Causal Decoding for Hallucination-Resistant Multimodal Large Language Models

TL;DR

This work proposes a causal decoding framework that applies targeted causal interventions during generation to curb spurious object mentions and substantially lowers object-hallucination rates and achieves state-of-the-art faithfulness without degrading overall output quality.

Abstract

Multimodal Large Language Models (MLLMs) deliver detailed responses on vision-language tasks, yet remain susceptible to object hallucination (introducing objects not present in the image), undermining reliability in practice. Prior efforts often rely on heuristic penalties, post-hoc correction, or generic decoding tweaks, which do not directly intervene in the mechanisms that trigger object hallucination and thus yield limited gains. To address this challenge, we propose a causal decoding framework that applies targeted causal interventions during generation to curb spurious object mentions. By reshaping the decoding dynamics to attenuate spurious dependencies, our approach reduces false object tokens while maintaining descriptive quality. Across captioning and QA benchmarks, our framework substantially lowers object-hallucination rates and achieves state-of-the-art faithfulness without degrading overall output quality.

Figures (15)

• Figure 1: Simplified causal graphs for typical MLLMs and our COAD. Left: Typical MLLMs implicitly hallucinate objects (e.g., "fork") in the hidden states ${\bf z}$ due to previously generated text ${\bf x}$ (e.g., "knife").
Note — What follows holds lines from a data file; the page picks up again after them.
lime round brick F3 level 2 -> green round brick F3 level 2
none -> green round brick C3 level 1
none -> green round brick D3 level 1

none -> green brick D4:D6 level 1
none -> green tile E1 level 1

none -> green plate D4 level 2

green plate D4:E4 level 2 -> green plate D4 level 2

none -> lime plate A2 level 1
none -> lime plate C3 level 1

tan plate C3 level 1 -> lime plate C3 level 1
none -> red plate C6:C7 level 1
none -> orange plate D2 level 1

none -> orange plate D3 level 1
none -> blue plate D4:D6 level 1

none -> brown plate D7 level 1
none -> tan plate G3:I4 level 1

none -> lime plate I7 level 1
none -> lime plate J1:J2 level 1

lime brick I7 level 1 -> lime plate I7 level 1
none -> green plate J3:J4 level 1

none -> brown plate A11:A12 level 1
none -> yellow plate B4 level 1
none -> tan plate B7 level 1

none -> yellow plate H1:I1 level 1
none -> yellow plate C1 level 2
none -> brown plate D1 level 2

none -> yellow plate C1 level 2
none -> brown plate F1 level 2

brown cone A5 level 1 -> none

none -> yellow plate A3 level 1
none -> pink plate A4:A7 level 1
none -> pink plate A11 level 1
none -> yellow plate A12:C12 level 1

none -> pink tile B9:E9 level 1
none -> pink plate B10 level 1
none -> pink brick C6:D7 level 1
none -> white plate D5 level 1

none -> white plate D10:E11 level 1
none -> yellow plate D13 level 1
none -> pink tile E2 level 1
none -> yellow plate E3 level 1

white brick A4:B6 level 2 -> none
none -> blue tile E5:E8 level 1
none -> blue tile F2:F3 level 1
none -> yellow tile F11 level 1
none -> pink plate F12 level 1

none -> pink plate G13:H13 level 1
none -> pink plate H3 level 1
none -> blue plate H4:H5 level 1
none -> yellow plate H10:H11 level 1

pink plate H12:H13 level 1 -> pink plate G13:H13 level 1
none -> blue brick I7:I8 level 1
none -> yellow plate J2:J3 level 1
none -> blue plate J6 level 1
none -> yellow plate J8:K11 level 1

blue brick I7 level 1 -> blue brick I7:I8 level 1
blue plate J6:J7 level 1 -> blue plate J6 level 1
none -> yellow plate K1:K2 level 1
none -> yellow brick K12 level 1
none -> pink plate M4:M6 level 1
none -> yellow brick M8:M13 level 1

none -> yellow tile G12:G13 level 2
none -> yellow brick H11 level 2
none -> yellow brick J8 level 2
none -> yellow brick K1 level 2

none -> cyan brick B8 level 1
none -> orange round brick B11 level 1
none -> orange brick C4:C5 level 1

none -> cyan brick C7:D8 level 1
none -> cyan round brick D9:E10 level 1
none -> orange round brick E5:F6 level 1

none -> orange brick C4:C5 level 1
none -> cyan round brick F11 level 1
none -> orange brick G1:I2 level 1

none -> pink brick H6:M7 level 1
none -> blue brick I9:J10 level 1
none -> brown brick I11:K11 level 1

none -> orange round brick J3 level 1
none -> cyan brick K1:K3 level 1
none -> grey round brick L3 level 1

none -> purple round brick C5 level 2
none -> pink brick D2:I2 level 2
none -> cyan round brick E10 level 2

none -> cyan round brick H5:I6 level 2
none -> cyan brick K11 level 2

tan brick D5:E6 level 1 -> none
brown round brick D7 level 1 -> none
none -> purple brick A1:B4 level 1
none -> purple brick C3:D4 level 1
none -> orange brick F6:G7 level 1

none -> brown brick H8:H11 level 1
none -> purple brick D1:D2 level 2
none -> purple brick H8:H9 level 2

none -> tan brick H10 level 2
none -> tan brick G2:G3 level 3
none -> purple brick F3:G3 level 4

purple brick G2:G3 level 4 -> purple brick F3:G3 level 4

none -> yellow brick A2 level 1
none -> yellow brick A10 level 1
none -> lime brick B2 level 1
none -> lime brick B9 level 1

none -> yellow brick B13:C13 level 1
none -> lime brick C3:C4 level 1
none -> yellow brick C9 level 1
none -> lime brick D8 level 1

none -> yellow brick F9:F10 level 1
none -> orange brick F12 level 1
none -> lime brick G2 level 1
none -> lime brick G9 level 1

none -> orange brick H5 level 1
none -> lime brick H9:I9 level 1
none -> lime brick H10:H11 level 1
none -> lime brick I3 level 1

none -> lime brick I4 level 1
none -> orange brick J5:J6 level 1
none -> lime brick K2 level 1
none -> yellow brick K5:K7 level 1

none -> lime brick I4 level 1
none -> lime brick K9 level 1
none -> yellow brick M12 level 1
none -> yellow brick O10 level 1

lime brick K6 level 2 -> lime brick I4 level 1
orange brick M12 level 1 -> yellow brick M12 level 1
Right: Our COAD performs causal inference to remove links between the hidden states ${\bf z}$ and generated text ${\bf x}$, thereby avoiding hallucination.
• Figure 2: Illustration of confounding. (a) $z$ induces a spurious association between $x$ and $y$ even without a causal effect. (b) Adding $x \rightarrow y$ introduces a genuine causal effect, but $P(y | x)$ remains confounded by $z$.
• Figure 3: Overview of our COAD. We employ an object detector to identify the objects present in an image. The MLLM is then finetuned to condition its token predictions on both these detected objects and the input image. COAD subsequently use causal inference to combine the output distributions of both the pretrained and finetuned MLLMs to generate the final prediction.
• Figure 4: Rolled-out causal structures of the MLLM decoding process.(a) Full temporal (rolled-out) causal graph over decoding timesteps: the image ${\bf S}$ and initial prompt ${\bf x}^{(0)}$ are fixed, ${\bf z}$ denotes the image-derived object-belief variable (constant over time), and ${\bf x}^{(t)}$, $y^{(t)}$ evolve according to ${\bf x}^{(t)}, {\bf S}, {\bf z} \rightarrow y^{(t)}$ and ${\bf x}^{(t)}, y^{(t)} \rightarrow {\bf x}^{(t+1)}$. (b) Collapsed version of (a) obtained by treating $y^{(t)}$ as an implicit step in the autoregressive update, so that each ${\bf x}^{(t)}$ ($t>0$) is jointly determined by ${\bf S}$, ${\bf z}$, and ${\bf x}^{(t-1)}$. (c) Time-compressed representation in which the accumulated influence of all previous timesteps on ${\bf x}^{(t)}$ is summarized by dashed edges from $({\bf S}, {\bf z})$ to ${\bf x}^{(t)}$.
• Figure 5: Illustration of our COAD's causal model before and after intervention.